- **Assignment**: Give back the line containing "<source format=sv>" along with every line after it, exactly, until the entries end.

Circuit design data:
BEGIN

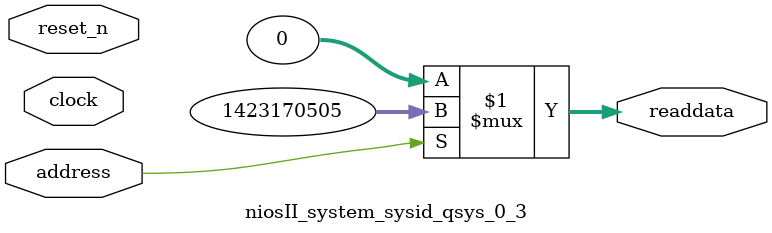
<source format=v>
module niosII_system_sysid_qsys_0_3 (
                address,
                clock,
                reset_n,
                readdata
             )
;
  output  [ 31: 0] readdata;
  input            address;
  input            clock;
  input            reset_n;
  wire    [ 31: 0] readdata;
  assign readdata = address ? 1423170505 : 0;
endmodule
</source>
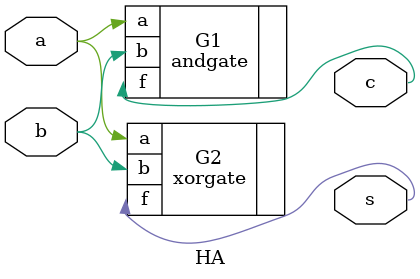
<source format=sv>
`timescale 1ns / 1ps


module HA(
input logic a,
input logic b,
output logic c,
output logic s
);
logic w1, w2;
andgate G1( .f(c) , .a(a) , .b(b) );
xorgate G2( .f(s) , .a(a) , .b(b) );
endmodule

</source>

END

- **Solution to this exercise**:
<source format=sv>
`timescale 1ns / 1ps


module HA(
input logic a,
input logic b,
output logic c,
output logic s
);
logic w1, w2;
andgate G1( .f(c) , .a(a) , .b(b) );
xorgate G2( .f(s) , .a(a) , .b(b) );
endmodule

</source>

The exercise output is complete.